Instructions for the task
Make an exact copy of every entry below, with the pictures left out.

Records
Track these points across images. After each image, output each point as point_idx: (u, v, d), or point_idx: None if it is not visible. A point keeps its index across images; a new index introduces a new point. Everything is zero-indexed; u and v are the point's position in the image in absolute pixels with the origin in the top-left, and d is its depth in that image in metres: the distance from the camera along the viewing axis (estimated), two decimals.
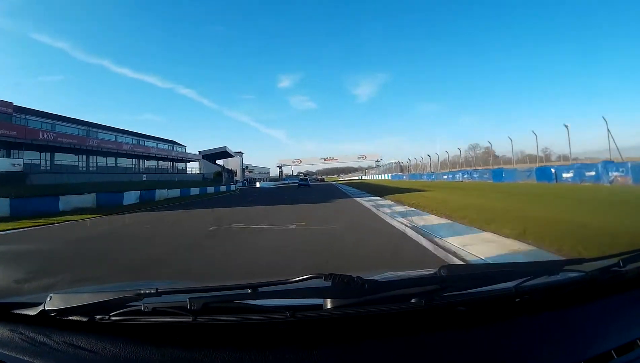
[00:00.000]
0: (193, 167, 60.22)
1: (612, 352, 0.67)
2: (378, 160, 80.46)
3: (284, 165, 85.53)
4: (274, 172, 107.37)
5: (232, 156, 78.98)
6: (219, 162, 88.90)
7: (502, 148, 25.74)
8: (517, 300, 0.80)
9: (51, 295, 0.83)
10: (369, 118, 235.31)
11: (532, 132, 20.64)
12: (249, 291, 0.77)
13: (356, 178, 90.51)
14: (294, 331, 0.73)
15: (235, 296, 0.79)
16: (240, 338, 0.72)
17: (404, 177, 44.90)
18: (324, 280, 0.76)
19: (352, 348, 0.69)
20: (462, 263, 3.73)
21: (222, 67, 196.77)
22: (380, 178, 61.71)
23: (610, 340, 0.70)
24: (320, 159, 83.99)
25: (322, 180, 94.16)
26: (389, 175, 55.33)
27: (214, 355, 0.68)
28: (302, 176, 54.78)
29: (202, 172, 65.71)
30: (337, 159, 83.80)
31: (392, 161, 70.09)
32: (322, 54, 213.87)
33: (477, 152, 30.62)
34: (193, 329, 0.74)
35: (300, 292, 0.79)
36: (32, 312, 0.82)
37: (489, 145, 26.67)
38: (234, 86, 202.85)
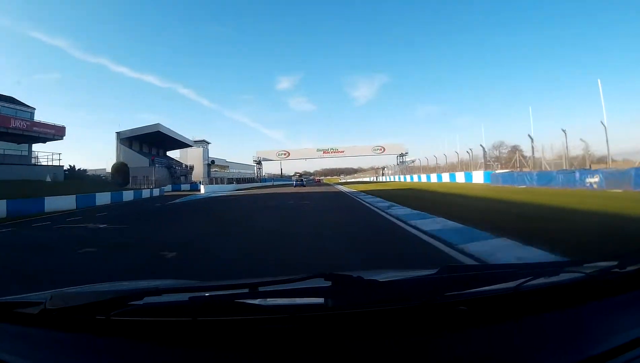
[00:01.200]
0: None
1: (612, 351, 0.68)
2: (402, 154, 54.76)
3: (265, 160, 60.02)
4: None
5: (184, 144, 52.66)
6: (174, 153, 63.29)
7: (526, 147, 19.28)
8: (517, 300, 0.81)
9: (52, 294, 0.84)
10: (369, 119, 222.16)
11: (562, 130, 16.27)
12: (250, 290, 0.78)
13: (366, 179, 64.91)
14: (294, 330, 0.73)
15: (236, 295, 0.80)
16: (240, 338, 0.72)
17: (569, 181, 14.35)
18: (325, 279, 0.77)
19: (353, 347, 0.69)
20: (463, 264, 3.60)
21: (221, 68, 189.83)
22: (414, 180, 36.26)
23: (610, 340, 0.71)
24: (319, 151, 58.48)
25: (319, 181, 71.75)
26: (468, 174, 25.11)
27: (214, 354, 0.68)
28: (298, 176, 50.17)
29: (121, 160, 39.86)
30: (342, 151, 58.24)
31: (413, 158, 45.57)
32: (321, 55, 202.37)
33: (502, 151, 25.83)
34: (193, 328, 0.73)
35: (300, 292, 0.80)
36: (32, 310, 0.82)
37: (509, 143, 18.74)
38: (232, 87, 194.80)
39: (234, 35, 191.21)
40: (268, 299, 0.81)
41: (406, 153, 55.16)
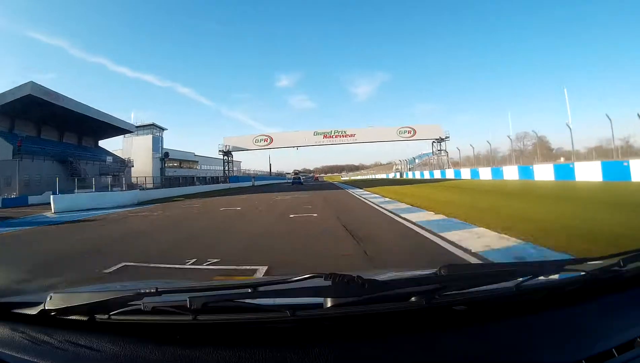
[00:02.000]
0: None
1: (613, 350, 0.68)
2: (440, 139, 36.98)
3: (236, 150, 40.15)
4: (246, 166, 64.13)
5: (110, 127, 34.60)
6: (107, 142, 45.37)
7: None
8: (517, 299, 0.81)
9: (51, 294, 0.84)
10: (369, 116, 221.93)
11: (606, 115, 13.49)
12: (249, 290, 0.78)
13: (382, 176, 47.35)
14: (294, 330, 0.74)
15: (235, 295, 0.80)
16: (240, 337, 0.73)
17: None
18: (324, 279, 0.76)
19: (352, 347, 0.70)
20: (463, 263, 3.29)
21: (221, 67, 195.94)
22: (447, 176, 19.77)
23: (611, 339, 0.71)
24: (317, 134, 38.92)
25: (317, 179, 63.91)
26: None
27: (214, 354, 0.68)
28: (294, 174, 46.69)
29: None
30: (352, 135, 38.13)
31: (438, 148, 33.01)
32: (321, 54, 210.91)
33: (526, 143, 21.83)
34: (193, 328, 0.74)
35: (300, 291, 0.79)
36: (32, 311, 0.82)
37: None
38: (232, 85, 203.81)
39: (235, 34, 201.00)
40: (268, 299, 0.80)
41: (447, 137, 37.24)
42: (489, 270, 1.16)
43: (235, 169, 55.32)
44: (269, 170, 62.27)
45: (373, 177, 57.36)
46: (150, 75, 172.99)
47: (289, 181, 51.06)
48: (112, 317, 0.76)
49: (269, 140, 39.31)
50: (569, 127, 15.86)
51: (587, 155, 15.97)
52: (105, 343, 0.73)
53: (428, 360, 0.66)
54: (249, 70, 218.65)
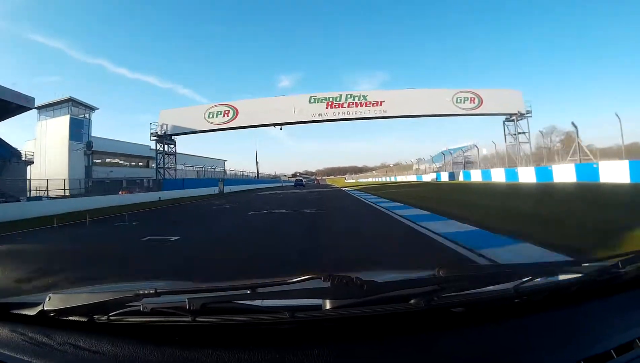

Output
Track these points across images. After each image, output each point as point_idx: (u, v, d), or point_idx: None if it is not visible. A point keeps its index across images; a new index introduces a new point. Everything is zero-indexed; u and v are the point's position in the image in absolute pixels with the origin in the top-left, and d is its depth in that image in metres: the distance from the camera along the viewing axis (estimated), two decimals.
[00:00.000]
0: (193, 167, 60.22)
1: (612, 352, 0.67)
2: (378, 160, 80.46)
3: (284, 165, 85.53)
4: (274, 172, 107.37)
5: (232, 156, 78.98)
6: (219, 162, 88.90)
7: (502, 148, 25.74)
8: (517, 300, 0.80)
9: (51, 295, 0.83)
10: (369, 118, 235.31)
11: (532, 132, 20.64)
12: (249, 291, 0.77)
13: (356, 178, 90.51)
14: (294, 331, 0.73)
15: (235, 296, 0.79)
16: (240, 338, 0.72)
17: (404, 177, 44.90)
18: (324, 280, 0.76)
19: (352, 348, 0.69)
20: (462, 263, 3.73)
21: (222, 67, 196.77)
22: (380, 178, 61.71)
23: (610, 340, 0.70)
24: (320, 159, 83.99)
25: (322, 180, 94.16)
26: (389, 175, 55.33)
27: (214, 355, 0.68)
28: (302, 176, 54.78)
29: (202, 172, 65.71)
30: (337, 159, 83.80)
31: (392, 161, 70.09)
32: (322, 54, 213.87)
33: (477, 152, 30.62)
34: (193, 329, 0.74)
35: (300, 292, 0.79)
36: (32, 312, 0.82)
37: (489, 145, 26.67)
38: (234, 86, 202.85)
[00:01.200]
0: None
1: (612, 351, 0.68)
2: (402, 154, 54.76)
3: (265, 160, 60.02)
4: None
5: (184, 144, 52.66)
6: (174, 153, 63.29)
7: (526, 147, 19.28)
8: (517, 300, 0.81)
9: (52, 294, 0.84)
10: (369, 119, 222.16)
11: (562, 130, 16.27)
12: (250, 290, 0.78)
13: (366, 179, 64.91)
14: (294, 330, 0.73)
15: (236, 295, 0.80)
16: (240, 338, 0.72)
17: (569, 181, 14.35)
18: (325, 279, 0.77)
19: (353, 347, 0.69)
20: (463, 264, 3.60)
21: (221, 68, 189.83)
22: (414, 180, 36.26)
23: (610, 340, 0.71)
24: (319, 151, 58.48)
25: (319, 181, 71.75)
26: (468, 174, 25.11)
27: (214, 354, 0.68)
28: (298, 176, 50.17)
29: (121, 160, 39.86)
30: (342, 151, 58.24)
31: (413, 158, 45.57)
32: (321, 55, 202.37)
33: (502, 151, 25.83)
34: (193, 328, 0.73)
35: (300, 292, 0.80)
36: (32, 310, 0.82)
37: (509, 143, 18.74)
38: (232, 87, 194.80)
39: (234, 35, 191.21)
40: (268, 299, 0.81)
41: (406, 153, 55.16)
[00:02.000]
0: None
1: (613, 350, 0.68)
2: (440, 139, 36.98)
3: (236, 150, 40.15)
4: (246, 166, 64.13)
5: (110, 127, 34.60)
6: (107, 142, 45.37)
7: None
8: (517, 299, 0.81)
9: (51, 294, 0.84)
10: (369, 116, 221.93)
11: (606, 115, 13.49)
12: (249, 290, 0.78)
13: (382, 176, 47.35)
14: (294, 330, 0.74)
15: (235, 295, 0.80)
16: (240, 337, 0.73)
17: None
18: (324, 279, 0.76)
19: (352, 347, 0.70)
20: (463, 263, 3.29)
21: (221, 67, 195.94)
22: (447, 176, 19.77)
23: (611, 339, 0.71)
24: (317, 134, 38.92)
25: (317, 179, 63.91)
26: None
27: (214, 354, 0.68)
28: (294, 174, 46.69)
29: None
30: (352, 135, 38.13)
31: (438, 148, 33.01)
32: (321, 54, 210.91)
33: (526, 143, 21.83)
34: (193, 328, 0.74)
35: (300, 291, 0.79)
36: (32, 311, 0.82)
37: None
38: (232, 85, 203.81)
39: (235, 34, 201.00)
40: (268, 299, 0.80)
41: (447, 137, 37.24)
42: (489, 270, 1.16)
43: (235, 169, 55.32)
44: (269, 170, 62.27)
45: (373, 177, 57.36)
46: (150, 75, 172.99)
47: (289, 181, 51.06)
48: (112, 317, 0.76)
49: (269, 140, 39.31)
50: (569, 127, 15.86)
51: (587, 155, 15.97)
52: (105, 343, 0.73)
53: (428, 360, 0.66)
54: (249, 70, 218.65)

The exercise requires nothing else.